Even where a line looks wrong, copy it exactly and include every entry.

Stored items:
___
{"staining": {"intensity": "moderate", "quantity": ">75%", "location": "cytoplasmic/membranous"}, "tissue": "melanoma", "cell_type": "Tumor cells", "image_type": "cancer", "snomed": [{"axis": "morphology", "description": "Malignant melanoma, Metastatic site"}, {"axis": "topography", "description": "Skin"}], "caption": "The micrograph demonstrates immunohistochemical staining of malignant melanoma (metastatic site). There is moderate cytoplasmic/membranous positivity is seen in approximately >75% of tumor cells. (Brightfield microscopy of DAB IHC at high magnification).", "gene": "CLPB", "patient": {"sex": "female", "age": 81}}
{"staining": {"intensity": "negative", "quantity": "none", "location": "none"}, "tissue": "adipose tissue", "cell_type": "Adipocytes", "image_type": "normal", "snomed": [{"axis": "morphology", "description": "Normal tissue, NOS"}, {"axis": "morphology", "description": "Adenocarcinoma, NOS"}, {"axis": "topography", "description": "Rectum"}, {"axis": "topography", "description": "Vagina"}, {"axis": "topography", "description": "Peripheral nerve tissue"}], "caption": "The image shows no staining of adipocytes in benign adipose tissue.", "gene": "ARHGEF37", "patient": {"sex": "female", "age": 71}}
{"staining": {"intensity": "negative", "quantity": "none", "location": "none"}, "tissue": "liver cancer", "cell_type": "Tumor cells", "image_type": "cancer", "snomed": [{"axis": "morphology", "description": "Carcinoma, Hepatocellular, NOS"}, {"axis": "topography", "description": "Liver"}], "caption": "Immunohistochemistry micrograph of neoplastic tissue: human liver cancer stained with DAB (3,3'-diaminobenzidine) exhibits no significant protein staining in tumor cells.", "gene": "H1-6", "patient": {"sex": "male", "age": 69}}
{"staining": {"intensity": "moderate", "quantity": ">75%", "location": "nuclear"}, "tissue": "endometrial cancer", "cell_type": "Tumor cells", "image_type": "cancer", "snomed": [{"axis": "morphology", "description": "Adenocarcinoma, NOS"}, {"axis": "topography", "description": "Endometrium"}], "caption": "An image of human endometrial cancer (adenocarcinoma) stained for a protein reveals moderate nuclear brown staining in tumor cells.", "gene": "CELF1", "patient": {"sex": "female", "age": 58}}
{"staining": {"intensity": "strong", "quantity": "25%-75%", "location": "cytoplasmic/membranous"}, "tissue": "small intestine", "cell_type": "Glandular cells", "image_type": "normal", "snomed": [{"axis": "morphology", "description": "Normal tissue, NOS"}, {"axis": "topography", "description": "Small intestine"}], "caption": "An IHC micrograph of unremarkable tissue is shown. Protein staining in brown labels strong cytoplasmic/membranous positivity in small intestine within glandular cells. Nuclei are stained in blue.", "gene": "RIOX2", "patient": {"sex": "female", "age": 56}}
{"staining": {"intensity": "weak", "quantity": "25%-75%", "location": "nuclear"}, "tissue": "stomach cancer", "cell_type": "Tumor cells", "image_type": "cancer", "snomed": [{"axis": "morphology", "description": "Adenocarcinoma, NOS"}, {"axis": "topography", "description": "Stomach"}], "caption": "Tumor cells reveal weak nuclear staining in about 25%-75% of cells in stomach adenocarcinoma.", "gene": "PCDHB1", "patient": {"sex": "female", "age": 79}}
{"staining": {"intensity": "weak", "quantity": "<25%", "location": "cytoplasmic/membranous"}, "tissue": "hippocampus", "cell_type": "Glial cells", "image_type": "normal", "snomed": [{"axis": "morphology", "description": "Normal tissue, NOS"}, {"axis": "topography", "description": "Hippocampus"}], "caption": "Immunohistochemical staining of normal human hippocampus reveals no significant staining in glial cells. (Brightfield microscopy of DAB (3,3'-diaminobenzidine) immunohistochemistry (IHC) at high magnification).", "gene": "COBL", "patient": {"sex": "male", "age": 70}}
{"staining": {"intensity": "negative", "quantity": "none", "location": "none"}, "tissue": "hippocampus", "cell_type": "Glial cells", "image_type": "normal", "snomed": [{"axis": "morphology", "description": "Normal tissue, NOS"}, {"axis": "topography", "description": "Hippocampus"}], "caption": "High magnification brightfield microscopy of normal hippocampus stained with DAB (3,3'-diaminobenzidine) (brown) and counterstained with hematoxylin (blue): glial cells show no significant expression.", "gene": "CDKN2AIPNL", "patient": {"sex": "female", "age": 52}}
___
### [Written response]
{"staining": {"intensity": "moderate", "quantity": ">75%", "location": "cytoplasmic/membranous"}, "tissue": "melanoma", "cell_type": "Tumor cells", "image_type": "cancer", "snomed": [{"axis": "morphology", "description": "Malignant melanoma, Metastatic site"}, {"axis": "topography", "description": "Skin"}], "caption": "The micrograph demonstrates immunohistochemical staining of malignant melanoma (metastatic site). There is moderate cytoplasmic/membranous positivity is seen in approximately >75% of tumor cells. (Brightfield microscopy of DAB IHC at high magnification).", "gene": "CLPB", "patient": {"sex": "female", "age": 81}}
{"staining": {"intensity": "negative", "quantity": "none", "location": "none"}, "tissue": "adipose tissue", "cell_type": "Adipocytes", "image_type": "normal", "snomed": [{"axis": "morphology", "description": "Normal tissue, NOS"}, {"axis": "morphology", "description": "Adenocarcinoma, NOS"}, {"axis": "topography", "description": "Rectum"}, {"axis": "topography", "description": "Vagina"}, {"axis": "topography", "description": "Peripheral nerve tissue"}], "caption": "The image shows no staining of adipocytes in benign adipose tissue.", "gene": "ARHGEF37", "patient": {"sex": "female", "age": 71}}
{"staining": {"intensity": "negative", "quantity": "none", "location": "none"}, "tissue": "liver cancer", "cell_type": "Tumor cells", "image_type": "cancer", "snomed": [{"axis": "morphology", "description": "Carcinoma, Hepatocellular, NOS"}, {"axis": "topography", "description": "Liver"}], "caption": "Immunohistochemistry micrograph of neoplastic tissue: human liver cancer stained with DAB (3,3'-diaminobenzidine) exhibits no significant protein staining in tumor cells.", "gene": "H1-6", "patient": {"sex": "male", "age": 69}}
{"staining": {"intensity": "moderate", "quantity": ">75%", "location": "nuclear"}, "tissue": "endometrial cancer", "cell_type": "Tumor cells", "image_type": "cancer", "snomed": [{"axis": "morphology", "description": "Adenocarcinoma, NOS"}, {"axis": "topography", "description": "Endometrium"}], "caption": "An image of human endometrial cancer (adenocarcinoma) stained for a protein reveals moderate nuclear brown staining in tumor cells.", "gene": "CELF1", "patient": {"sex": "female", "age": 58}}
{"staining": {"intensity": "strong", "quantity": "25%-75%", "location": "cytoplasmic/membranous"}, "tissue": "small intestine", "cell_type": "Glandular cells", "image_type": "normal", "snomed": [{"axis": "morphology", "description": "Normal tissue, NOS"}, {"axis": "topography", "description": "Small intestine"}], "caption": "An IHC micrograph of unremarkable tissue is shown. Protein staining in brown labels strong cytoplasmic/membranous positivity in small intestine within glandular cells. Nuclei are stained in blue.", "gene": "RIOX2", "patient": {"sex": "female", "age": 56}}
{"staining": {"intensity": "weak", "quantity": "25%-75%", "location": "nuclear"}, "tissue": "stomach cancer", "cell_type": "Tumor cells", "image_type": "cancer", "snomed": [{"axis": "morphology", "description": "Adenocarcinoma, NOS"}, {"axis": "topography", "description": "Stomach"}], "caption": "Tumor cells reveal weak nuclear staining in about 25%-75% of cells in stomach adenocarcinoma.", "gene": "PCDHB1", "patient": {"sex": "female", "age": 79}}
{"staining": {"intensity": "weak", "quantity": "<25%", "location": "cytoplasmic/membranous"}, "tissue": "hippocampus", "cell_type": "Glial cells", "image_type": "normal", "snomed": [{"axis": "morphology", "description": "Normal tissue, NOS"}, {"axis": "topography", "description": "Hippocampus"}], "caption": "Immunohistochemical staining of normal human hippocampus reveals no significant staining in glial cells. (Brightfield microscopy of DAB (3,3'-diaminobenzidine) immunohistochemistry (IHC) at high magnification).", "gene": "COBL", "patient": {"sex": "male", "age": 70}}
{"staining": {"intensity": "negative", "quantity": "none", "location": "none"}, "tissue": "hippocampus", "cell_type": "Glial cells", "image_type": "normal", "snomed": [{"axis": "morphology", "description": "Normal tissue, NOS"}, {"axis": "topography", "description": "Hippocampus"}], "caption": "High magnification brightfield microscopy of normal hippocampus stained with DAB (3,3'-diaminobenzidine) (brown) and counterstained with hematoxylin (blue): glial cells show no significant expression.", "gene": "CDKN2AIPNL", "patient": {"sex": "female", "age": 52}}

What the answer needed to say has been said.